§ **To-do item**: An exact copy is needed of the lines from the one that contains "background: #ec4899 ->" through the final line of the data below, with pictures left out.

User interface change data
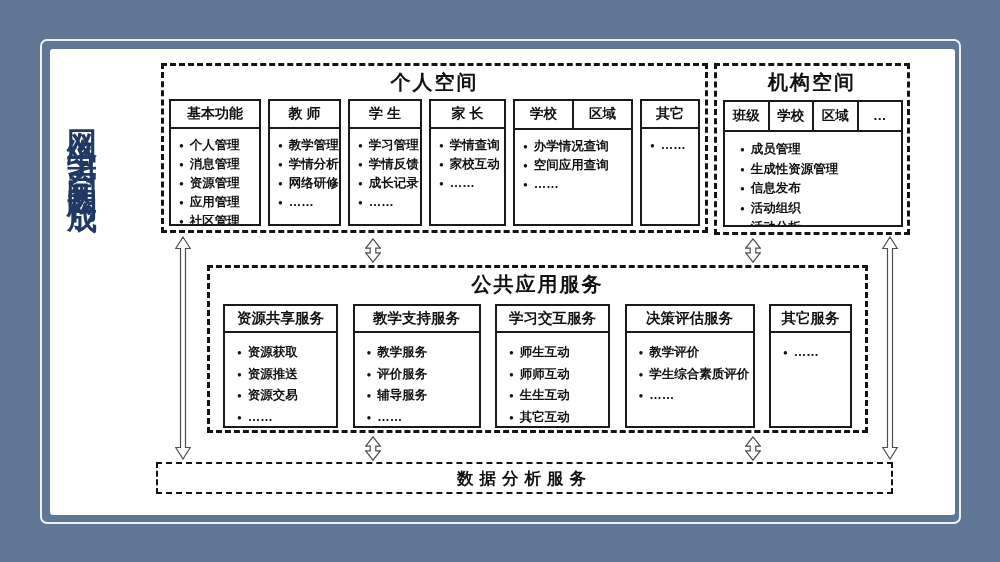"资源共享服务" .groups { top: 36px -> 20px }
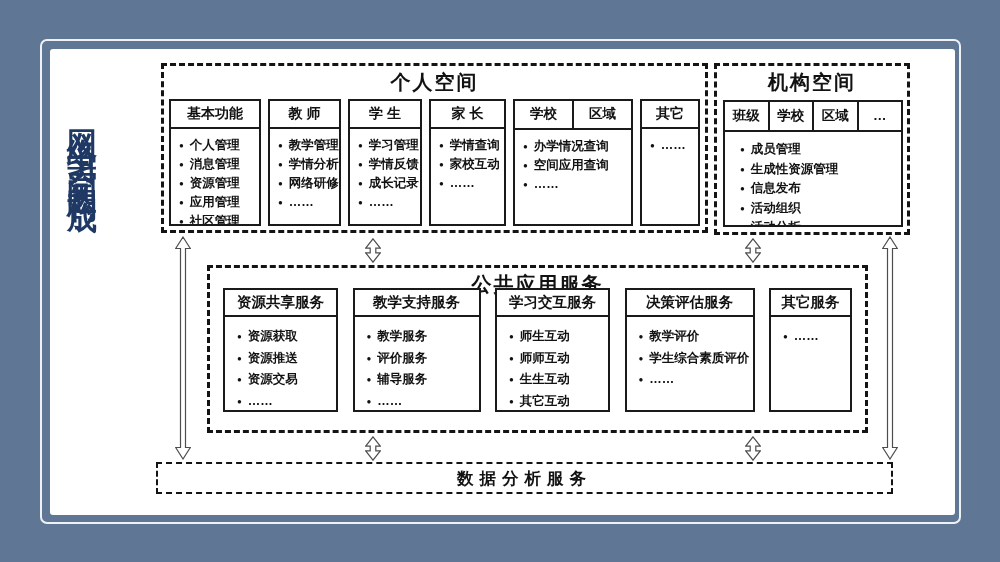"学习交互服务" .g2 { margin-top: none -> 16px }
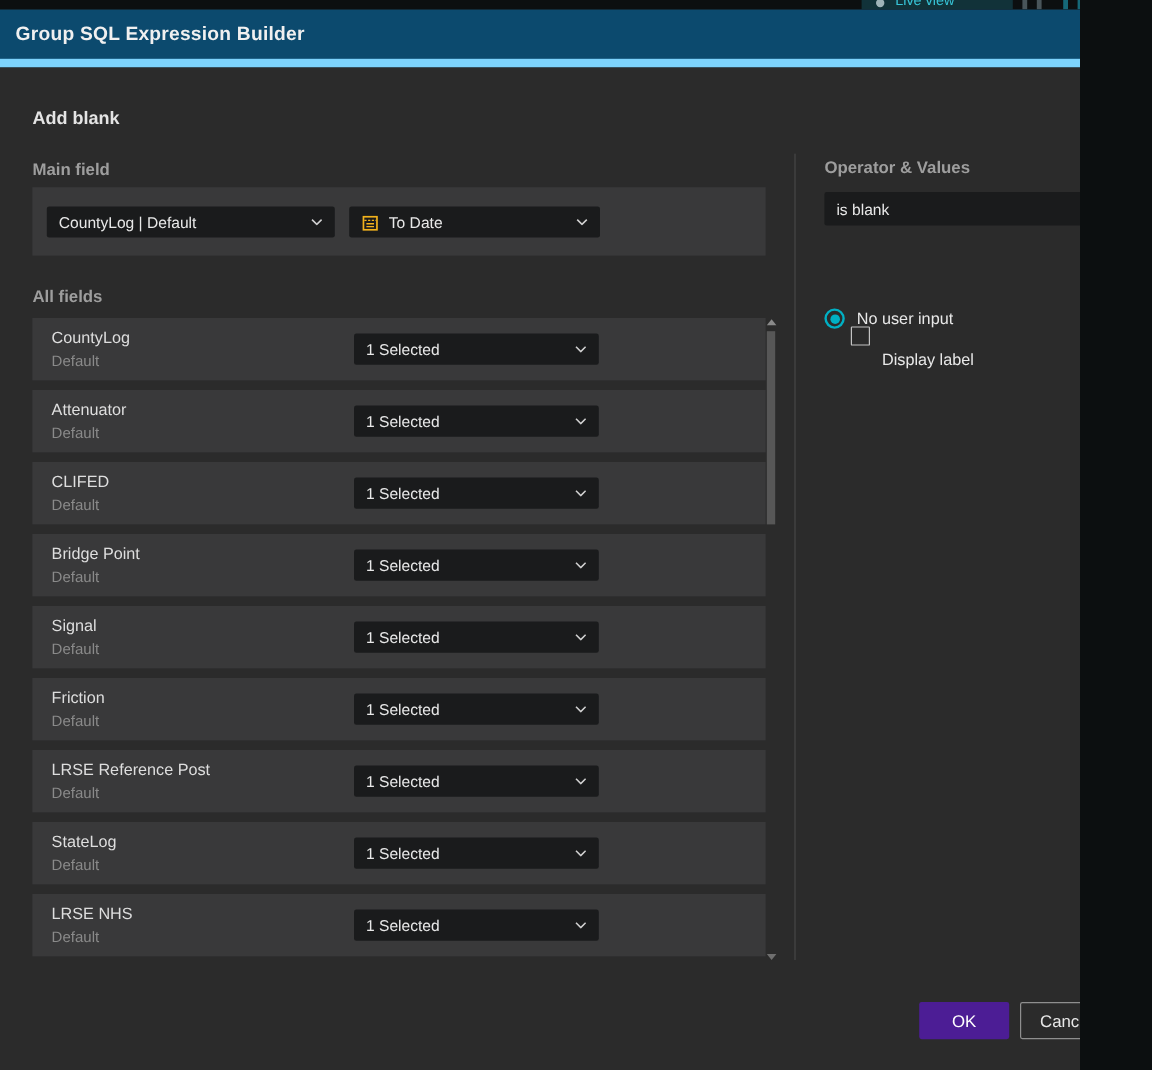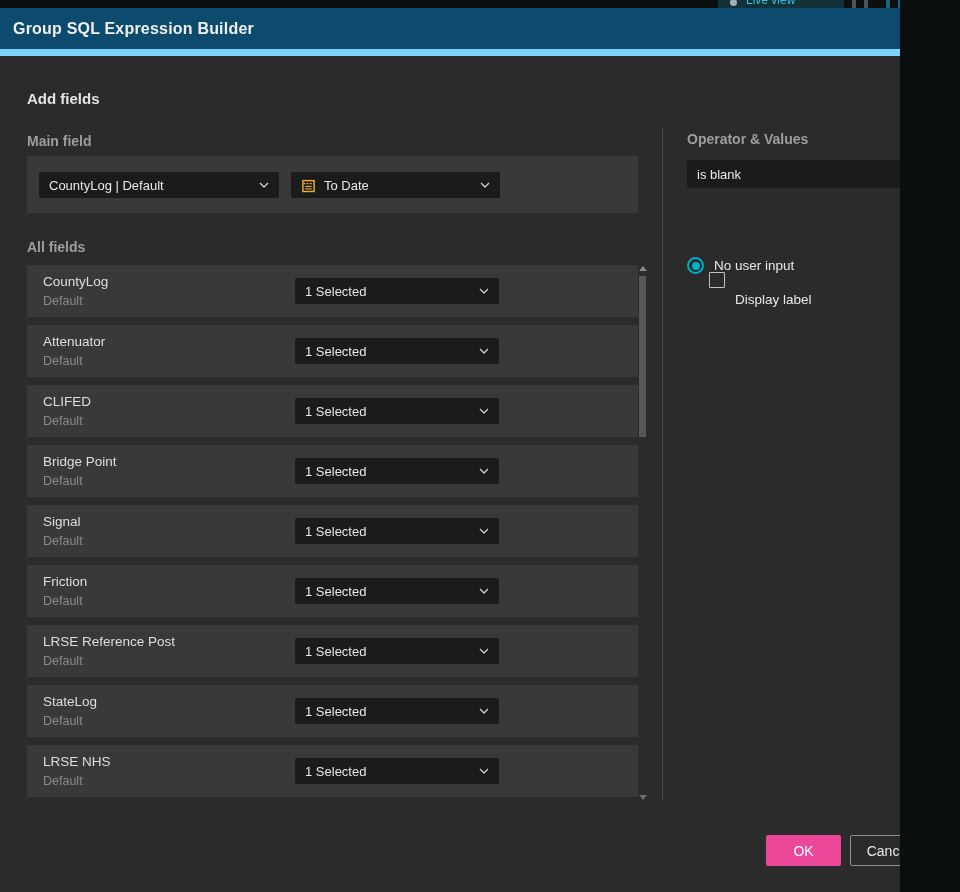"Add fields" div.sec-heading { text: fields -> blank }
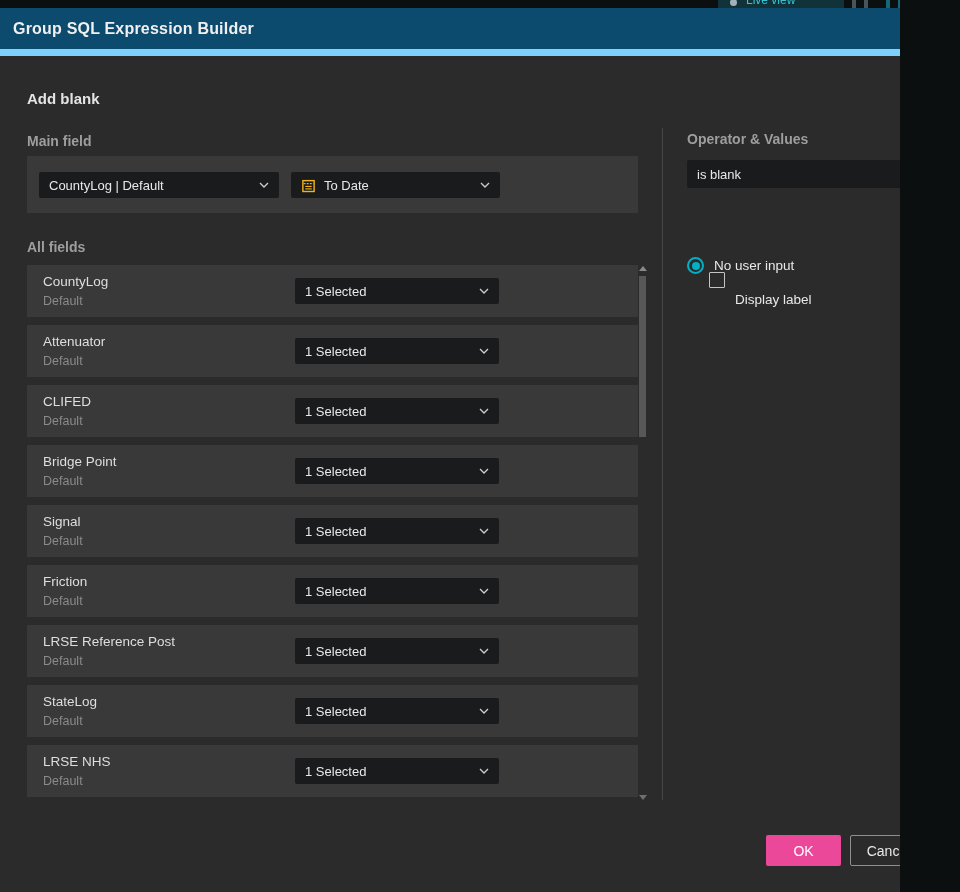"OK" .btn-ok { background: #ec4899 -> #4c1d95 }
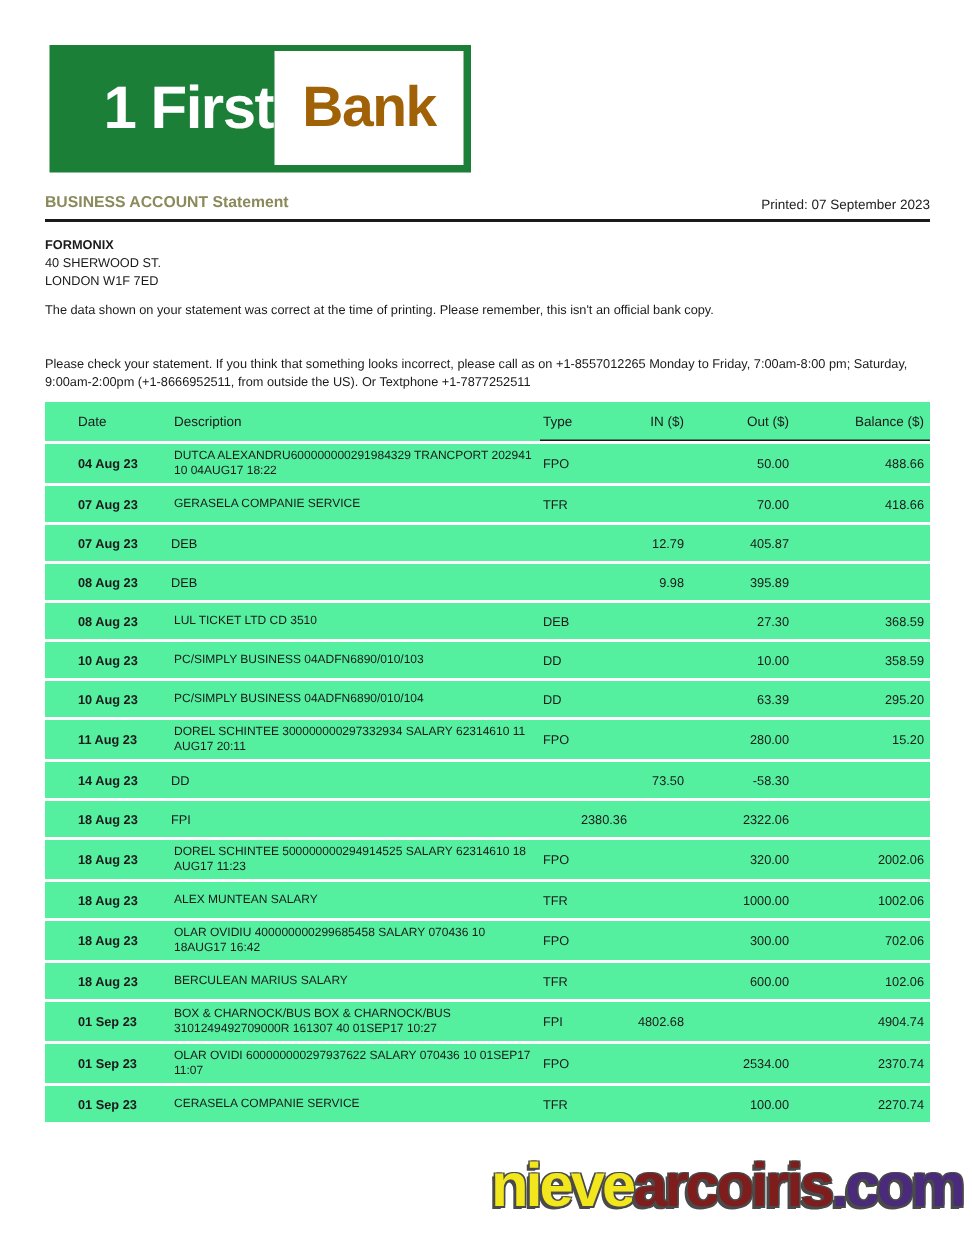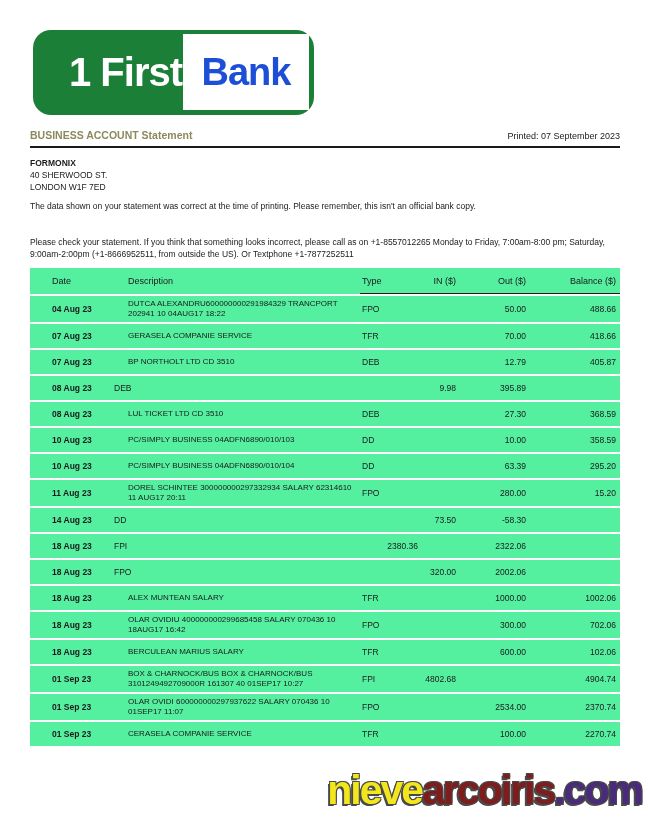"1 First" .logo { border-radius: 18px -> none }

§ **Written solution**:
"OK" .btn-ok { background: #ec4899 -> #4c1d95 }
"1 First" .logo { border-radius: 18px -> none }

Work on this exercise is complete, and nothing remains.